→ **Stored data entries**
━━━━━━━━━━━━━━━━━━━━

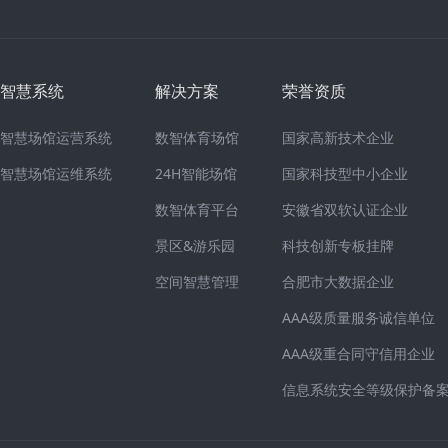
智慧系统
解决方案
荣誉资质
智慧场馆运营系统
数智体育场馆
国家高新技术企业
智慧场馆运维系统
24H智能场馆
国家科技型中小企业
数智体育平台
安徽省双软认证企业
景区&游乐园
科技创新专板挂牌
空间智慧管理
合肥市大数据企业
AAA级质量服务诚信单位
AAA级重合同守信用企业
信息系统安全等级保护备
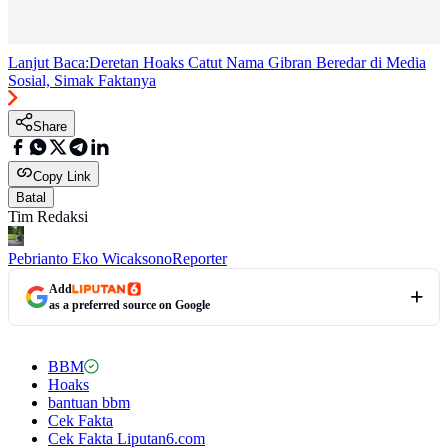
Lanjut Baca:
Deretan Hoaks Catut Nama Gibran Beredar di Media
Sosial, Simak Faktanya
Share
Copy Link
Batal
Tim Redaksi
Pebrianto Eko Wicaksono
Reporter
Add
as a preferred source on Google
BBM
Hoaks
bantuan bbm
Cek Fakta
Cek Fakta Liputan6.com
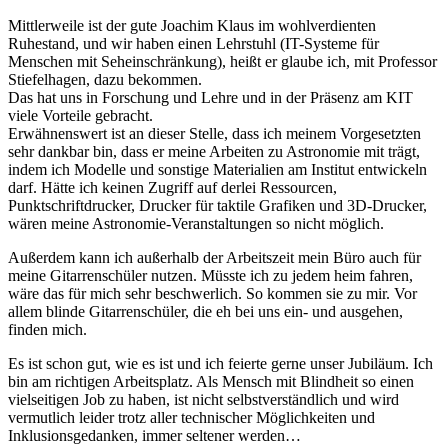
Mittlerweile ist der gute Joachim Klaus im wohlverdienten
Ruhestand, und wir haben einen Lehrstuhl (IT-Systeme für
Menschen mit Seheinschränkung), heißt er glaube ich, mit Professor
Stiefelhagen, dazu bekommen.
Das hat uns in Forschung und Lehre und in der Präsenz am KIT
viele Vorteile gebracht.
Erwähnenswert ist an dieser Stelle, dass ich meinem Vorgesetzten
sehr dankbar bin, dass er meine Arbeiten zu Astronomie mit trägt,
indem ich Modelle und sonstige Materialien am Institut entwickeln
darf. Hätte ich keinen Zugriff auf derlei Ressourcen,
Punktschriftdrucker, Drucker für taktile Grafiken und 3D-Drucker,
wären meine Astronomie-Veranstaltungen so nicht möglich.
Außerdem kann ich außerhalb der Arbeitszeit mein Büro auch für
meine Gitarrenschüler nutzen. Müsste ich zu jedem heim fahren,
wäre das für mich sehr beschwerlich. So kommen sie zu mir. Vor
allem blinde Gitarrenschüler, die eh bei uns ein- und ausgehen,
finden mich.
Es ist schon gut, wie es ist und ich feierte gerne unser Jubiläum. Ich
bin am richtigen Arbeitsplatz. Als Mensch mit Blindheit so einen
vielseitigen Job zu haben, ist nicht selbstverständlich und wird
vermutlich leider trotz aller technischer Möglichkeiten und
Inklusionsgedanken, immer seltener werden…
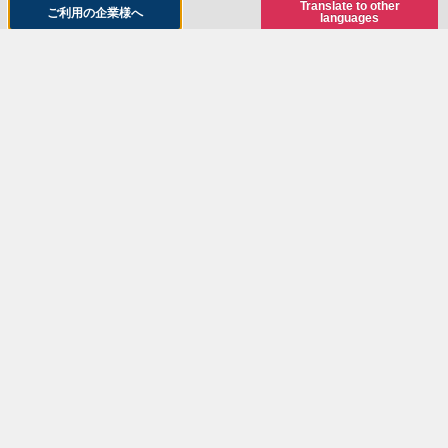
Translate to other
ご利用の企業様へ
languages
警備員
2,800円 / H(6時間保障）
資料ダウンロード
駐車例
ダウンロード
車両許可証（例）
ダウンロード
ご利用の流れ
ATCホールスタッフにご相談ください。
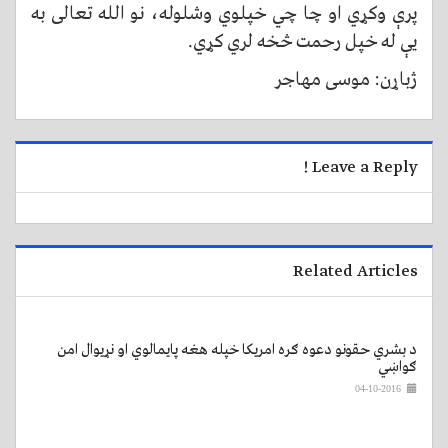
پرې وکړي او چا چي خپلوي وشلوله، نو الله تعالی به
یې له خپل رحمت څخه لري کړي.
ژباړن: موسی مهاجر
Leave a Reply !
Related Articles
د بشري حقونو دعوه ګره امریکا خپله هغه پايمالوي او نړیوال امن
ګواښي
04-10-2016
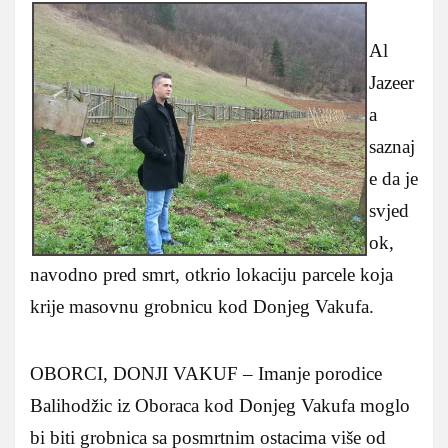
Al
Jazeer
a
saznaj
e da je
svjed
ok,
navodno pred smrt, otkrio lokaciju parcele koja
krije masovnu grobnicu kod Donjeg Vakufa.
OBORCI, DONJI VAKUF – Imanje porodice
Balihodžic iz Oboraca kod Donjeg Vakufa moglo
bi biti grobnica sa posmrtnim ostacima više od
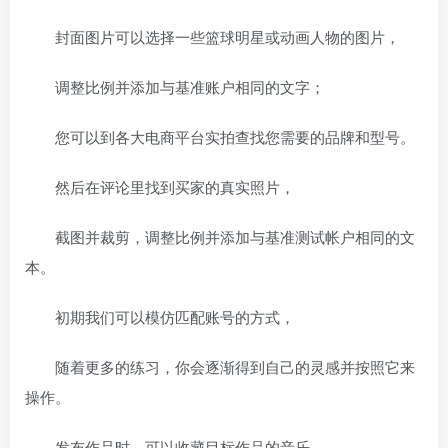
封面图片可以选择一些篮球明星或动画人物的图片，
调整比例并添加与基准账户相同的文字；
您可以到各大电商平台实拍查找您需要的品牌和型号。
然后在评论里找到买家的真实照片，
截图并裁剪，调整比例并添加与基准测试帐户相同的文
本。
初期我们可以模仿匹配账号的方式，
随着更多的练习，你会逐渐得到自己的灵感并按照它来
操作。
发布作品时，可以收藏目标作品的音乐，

━━━━━━━━━━━━━━━━━━━━

→ **Task statement**
Rewrite everything from the line containing "封面图片可以选择一些篮球明星或动画人物的图片，" down to the end of the data, putting "截屏" in place of "截图" and leaving all else unchanged.

→ **Your solution**
封面图片可以选择一些篮球明星或动画人物的图片，
调整比例并添加与基准账户相同的文字；
您可以到各大电商平台实拍查找您需要的品牌和型号。
然后在评论里找到买家的真实照片，
截屏并裁剪，调整比例并添加与基准测试帐户相同的文
本。
初期我们可以模仿匹配账号的方式，
随着更多的练习，你会逐渐得到自己的灵感并按照它来
操作。
发布作品时，可以收藏目标作品的音乐，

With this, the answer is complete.